The Incas not only settled in these valleys and mountains because of its good weather conditions, but also for the mysticism they attributed to them. The river, born in the Vilcanota mountain range, joins two mountains sacred to the Incas: the Ausangate and the Salcantay.
The salt of the (Incan) earth
The Sacred Valley is one of the few places in the world where pink salt is produced naturally. This process originates in the salt mines of Maras. There are 3,000 wells dug in the Qaqawiñay mountain, continuously watered by an underground spring that is more than 100 million years old. There is a handcrafted method to extract the salt, which has remained without variations since the Incan times: the water is allowed to evaporate naturally and then, when they reach ten centimeters thick, the crystals of pure salt are collected. Some are very pink-toned.
Platforms and agriculture
Some researchers believe that the Pisac platforms are one of the centers of origin for agriculture worldwide. The fertile lands of the valley and the Inca techniques to make the best of them explain that today some of the most precious ingredients of Peruvian gastronomy come from here.

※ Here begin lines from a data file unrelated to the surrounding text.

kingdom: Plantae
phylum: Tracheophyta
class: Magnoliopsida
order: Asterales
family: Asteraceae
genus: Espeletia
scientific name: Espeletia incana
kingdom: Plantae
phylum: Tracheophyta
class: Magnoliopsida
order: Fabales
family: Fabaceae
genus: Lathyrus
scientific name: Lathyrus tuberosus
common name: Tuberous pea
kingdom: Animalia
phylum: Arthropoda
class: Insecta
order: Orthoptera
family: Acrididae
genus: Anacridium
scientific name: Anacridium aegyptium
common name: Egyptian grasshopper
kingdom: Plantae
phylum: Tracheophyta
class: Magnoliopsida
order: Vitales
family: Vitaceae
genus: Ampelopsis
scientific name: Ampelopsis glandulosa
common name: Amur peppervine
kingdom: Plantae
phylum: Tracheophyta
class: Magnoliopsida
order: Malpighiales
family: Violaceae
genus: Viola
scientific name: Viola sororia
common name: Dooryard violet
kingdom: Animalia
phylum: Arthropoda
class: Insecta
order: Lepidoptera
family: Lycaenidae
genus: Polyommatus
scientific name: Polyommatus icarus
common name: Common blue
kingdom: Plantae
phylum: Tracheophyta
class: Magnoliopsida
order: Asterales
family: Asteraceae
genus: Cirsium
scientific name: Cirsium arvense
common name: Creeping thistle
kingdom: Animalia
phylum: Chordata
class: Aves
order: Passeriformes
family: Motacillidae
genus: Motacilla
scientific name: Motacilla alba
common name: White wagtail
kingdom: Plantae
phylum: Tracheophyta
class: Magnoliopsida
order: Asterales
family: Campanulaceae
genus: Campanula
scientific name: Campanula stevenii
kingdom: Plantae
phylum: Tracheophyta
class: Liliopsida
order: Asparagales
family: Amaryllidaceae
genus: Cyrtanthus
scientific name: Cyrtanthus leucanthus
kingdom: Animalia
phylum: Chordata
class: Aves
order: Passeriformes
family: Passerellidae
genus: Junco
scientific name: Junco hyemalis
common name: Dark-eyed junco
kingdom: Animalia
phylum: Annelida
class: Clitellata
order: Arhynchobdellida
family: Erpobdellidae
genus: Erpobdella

In villages of the Sacred Valley like Chinchero, agricultural production still is the main activity and the economic engine for a good part of its population. On Sundays, villagers resort to bartering in the main square to exchange their crops.
Potato, the gift of the land
A fundamental pillar of the Peruvian diet, the potato has its own park in the Sacred Valley. With 10,000 has and about 1400 varieties, it is considered an Indigenous Biocultural Heritage. This initiative seeks to protect sustainable agriculture and Andean traditions at the same time.
The park, located near Pisac, is managed by five communities (Sacaca, Chawaytire, Pampallaqta, Paru Paru and Amaru) that show visitors the conservation techniques they still carry out. “It is a model of communal management of genetic resources, agro-biodiversity and Andean ecosystems, called the Territory of Indigenous Biocultural Heritage, based on the Andean Ayllu model.”
“Muyus” in Moray
Do you know the meaning of Moray’s concentric platforms? We neither. At least not a clear one. Also known as ‘muyus’, the most accepted opinion is that this area of the Sacred Valley was a laboratory to experiment with different types of crops: each platform reproduced a different microclimate that required irrigation and proper care.
However, some people argue that this archeological site was an astronomical observatory from where the Incas intended to study climate changes from sunlight.